EDITOR’S NOTE: In December, we like to take a look back at albums we didn’t get around to reviewing earlier in the year. Strange Chemistry was released in July.
Before we go any further, it’s necessary to remind you that Have Gun, Will Travel’s last album, 2015’s Science from an Easy Chair, was a meticulously researched concept album about Sir Ernest Shackleton’s erstwhile voyage to Antarctica — and it worked. If you can write catchy, thought-provoking songs about that, you can write about pretty much anything. Suffice to say, I like to think of HGWT as a cerebral Southern rock band. When it came time to look at records I hadn’t spent enough time with this year, Strange Chemistry was my first choice.
This isn’t an album about any particular chemists. Instead, singer Matt Burke explores terrain as treacherous as any that Shackleton traversed: his own psyche. The chemistry in the album’s title refers to Burke’s struggles with anxiety disorder, which landed him in the hospital three times in the year after Science’s release. In “Tidal Wave,” Burke digs deep into those experiences, delivering a boisterous performance that’s off the beaten path for the band’s gentle music.

• [Information supplied]
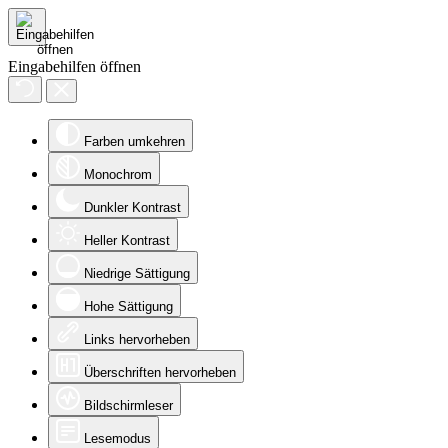
Eingabehilfen öffnen
Farben umkehren
Monochrom
Dunkler Kontrast
Heller Kontrast
Niedrige Sättigung
Hohe Sättigung
Links hervorheben
Überschriften hervorheben
Bildschirmleser
Lesemodus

• [List of tasks]
a – According to the album review, how many times was Matt Burke hospitalized in the year after Science from an Easy Chair came out?
b – List every album or song title named in the album review.
The records have nothing to do with the album review.

• [Answers for the exercise]
a – Three times.

b – Strange Chemistry, Science from an Easy Chair, Tidal Wave